● **ACTION ITEM**:
Images should be left out, and everything else in the listing reproduced exactly.

● **RECORD SET**:

....

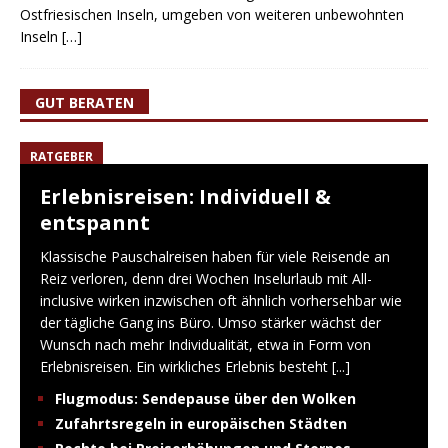
Ostfriesischen Inseln, umgeben von weiteren unbewohnten
Inseln
[…]
GUT BERATEN
RATGEBER
Erlebnisreisen: Individuell &
entspannt
Klassische Pauschalreisen haben für viele Reisende an
Reiz verloren, denn drei Wochen Inselurlaub mit All-
inclusive wirken inzwischen oft ähnlich vorhersehbar wie
der tägliche Gang ins Büro. Umso stärker wächst der
Wunsch nach mehr Individualität, etwa in Form von
Erlebnisreisen. Ein wirkliches Erlebnis besteht
[...]
Flugmodus: Sendepause über den Wolken
Zufahrtsregeln in europäischen Städten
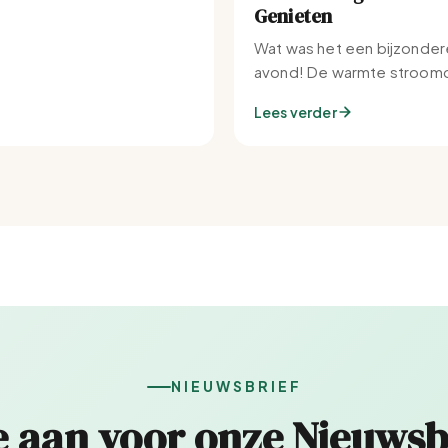
Genieten
Wat was het een bijzonder
avond! De warmte stroomd
Set-IJburg naar binnen.
Lees verder
NIEUWSBRIEF
e aan voor onze Nieuwsb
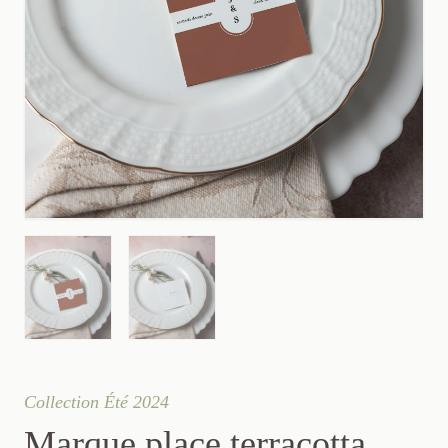
Collection Été 2024
Marque place terracotta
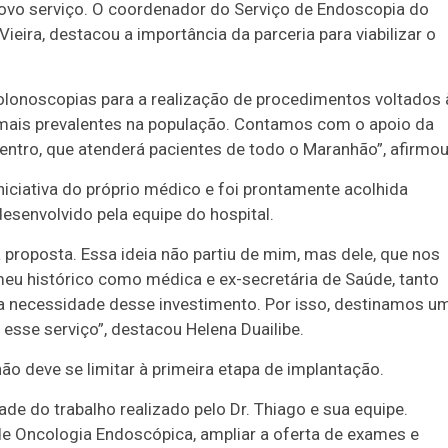
novo serviço. O coordenador do Serviço de Endoscopia do
eira, destacou a importância da parceria para viabilizar o
olonoscopias para a realização de procedimentos voltados 
 mais prevalentes na população. Contamos com o apoio da
entro, que atenderá pacientes de todo o Maranhão”, afirmou
iniciativa do próprio médico e foi prontamente acolhida
 desenvolvido pela equipe do hospital.
 proposta. Essa ideia não partiu de mim, mas dele, que nos
meu histórico como médica e ex-secretária de Saúde, tanto
a necessidade desse investimento. Por isso, destinamos u
sse serviço”, destacou Helena Duailibe.
o deve se limitar à primeira etapa de implantação.
de do trabalho realizado pelo Dr. Thiago e sua equipe.
de Oncologia Endoscópica, ampliar a oferta de exames e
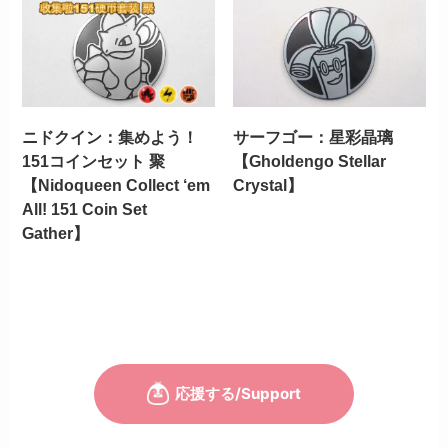
ニドクイン：集めよう！
サーフゴー：星彩晶璃
151コインセット 聚
【Gholdengo Stellar
【Nidoqueen Collect ‘em
Crystal】
All! 151 Coin Set
Gather】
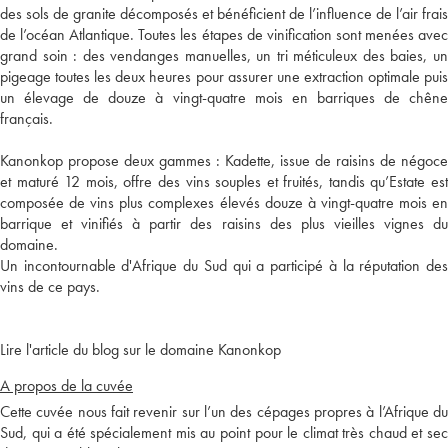
des sols de granite décomposés et bénéficient de l’influence de l’air frais
de l’océan Atlantique. Toutes les étapes de vinification sont menées avec
grand soin : des vendanges manuelles, un tri méticuleux des baies, un
pigeage toutes les deux heures pour assurer une extraction optimale puis
un élevage de douze à vingt-quatre mois en barriques de chêne
français.
Kanonkop propose deux gammes : Kadette, issue de raisins de négoce
et maturé 12 mois, offre des vins souples et fruités, tandis qu’Estate est
composée de vins plus complexes élevés douze à vingt-quatre mois en
barrique et vinifiés à partir des raisins des plus vieilles vignes du
domaine.
Un incontournable d'Afrique du Sud qui a participé à la réputation des
vins de ce pays.
Lire l'article du blog sur le domaine Kanonkop
A propos de la cuvée
Cette cuvée nous fait revenir sur l’un des cépages propres à l’Afrique du
Sud, qui a été spécialement mis au point pour le climat très chaud et sec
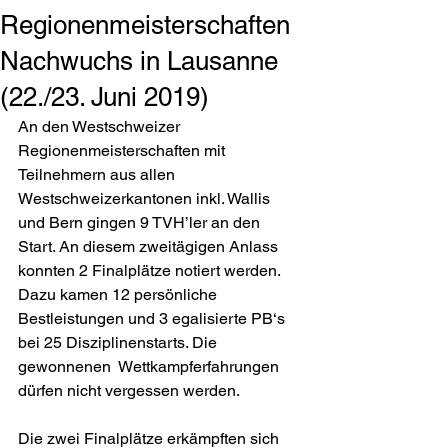
Regionenmeisterschaften
Nachwuchs in Lausanne
(22./23. Juni 2019)
An den Westschweizer 
Regionenmeisterschaften mit 
Teilnehmern aus allen 
Westschweizerkantonen inkl. Wallis 
und Bern gingen 9 TVH’ler an den 
Start. An diesem zweitägigen Anlass 
konnten 2 Finalplätze notiert werden. 
Dazu kamen 12 persönliche 
Bestleistungen und 3 egalisierte PB‘s 
bei 25 Disziplinenstarts. Die 
gewonnenen  Wettkampferfahrungen 
dürfen nicht vergessen werden.
Die zwei Finalplätze erkämpften sich 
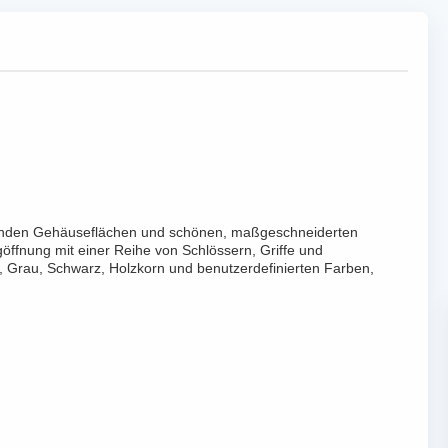
öffnenden Gehäuseflächen und schönen, maßgeschneiderten
öffnung mit einer Reihe von Schlössern, Griffe und
iß, Grau, Schwarz, Holzkorn und benutzerdefinierten Farben,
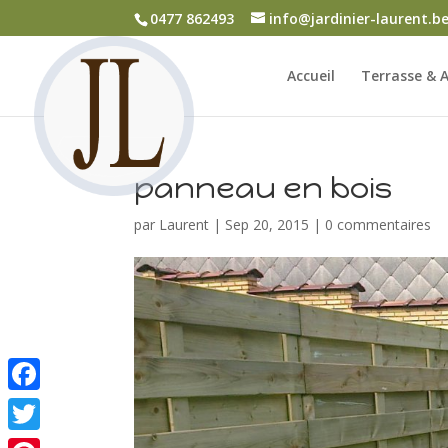
0477 862493
info@jardinier-laurent.b
Accueil
Terrasse & A
panneau en bois
par
Laurent
|
Sep 20, 2015
|
0 commentaires
Facebook
Twitter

....

● **SOLUTION FOR THIS PROBLEM**:
Ostfriesischen Inseln, umgeben von weiteren unbewohnten
Inseln
[…]
GUT BERATEN
RATGEBER
Erlebnisreisen: Individuell &
entspannt
Klassische Pauschalreisen haben für viele Reisende an
Reiz verloren, denn drei Wochen Inselurlaub mit All-
inclusive wirken inzwischen oft ähnlich vorhersehbar wie
der tägliche Gang ins Büro. Umso stärker wächst der
Wunsch nach mehr Individualität, etwa in Form von
Erlebnisreisen. Ein wirkliches Erlebnis besteht
[...]
Flugmodus: Sendepause über den Wolken
Zufahrtsregeln in europäischen Städten
Genieten
Wat was het een bijzonder
avond! De warmte stroomd
Set-IJburg naar binnen.
Lees verder
NIEUWSBRIEF
e aan voor onze Nieuwsb
Collection Été 2024
Marque place terracotta
novo serviço. O coordenador do Serviço de Endoscopia do
eira, destacou a importância da parceria para viabilizar o
olonoscopias para a realização de procedimentos voltados 
 mais prevalentes na população. Contamos com o apoio da
entro, que atenderá pacientes de todo o Maranhão”, afirmou
iniciativa do próprio médico e foi prontamente acolhida
 desenvolvido pela equipe do hospital.
 proposta. Essa ideia não partiu de mim, mas dele, que nos
meu histórico como médica e ex-secretária de Saúde, tanto
a necessidade desse investimento. Por isso, destinamos u
sse serviço”, destacou Helena Duailibe.
o deve se limitar à primeira etapa de implantação.
de do trabalho realizado pelo Dr. Thiago e sua equipe.
de Oncologia Endoscópica, ampliar a oferta de exames e
ニドクイン：集めよう！
サーフゴー：星彩晶璃
151コインセット 聚
【Gholdengo Stellar
【Nidoqueen Collect ‘em
Crystal】
All! 151 Coin Set
Gather】
des sols de granite décomposés et bénéficient de l’influence de l’air frais
de l’océan Atlantique. Toutes les étapes de vinification sont menées avec
grand soin : des vendanges manuelles, un tri méticuleux des baies, un
pigeage toutes les deux heures pour assurer une extraction optimale puis
un élevage de douze à vingt-quatre mois en barriques de chêne
français.
Kanonkop propose deux gammes : Kadette, issue de raisins de négoce
et maturé 12 mois, offre des vins souples et fruités, tandis qu’Estate est
composée de vins plus complexes élevés douze à vingt-quatre mois en
barrique et vinifiés à partir des raisins des plus vieilles vignes du
domaine.
Un incontournable d'Afrique du Sud qui a participé à la réputation des
vins de ce pays.
Lire l'article du blog sur le domaine Kanonkop
A propos de la cuvée
Cette cuvée nous fait revenir sur l’un des cépages propres à l’Afrique du
Sud, qui a été spécialement mis au point pour le climat très chaud et sec
Regionenmeisterschaften
Nachwuchs in Lausanne
(22./23. Juni 2019)
An den Westschweizer 
Regionenmeisterschaften mit 
Teilnehmern aus allen 
Westschweizerkantonen inkl. Wallis 
und Bern gingen 9 TVH’ler an den 
Start. An diesem zweitägigen Anlass 
konnten 2 Finalplätze notiert werden. 
Dazu kamen 12 persönliche 
Bestleistungen und 3 egalisierte PB‘s 
bei 25 Disziplinenstarts. Die 
gewonnenen  Wettkampferfahrungen 
dürfen nicht vergessen werden.
Die zwei Finalplätze erkämpften sich 
öffnenden Gehäuseflächen und schönen, maßgeschneiderten
öffnung mit einer Reihe von Schlössern, Griffe und
iß, Grau, Schwarz, Holzkorn und benutzerdefinierten Farben,
0477 862493
info@jardinier-laurent.b
Accueil
Terrasse & A
panneau en bois
par
Laurent
|
Sep 20, 2015
|
0 commentaires
Facebook
Twitter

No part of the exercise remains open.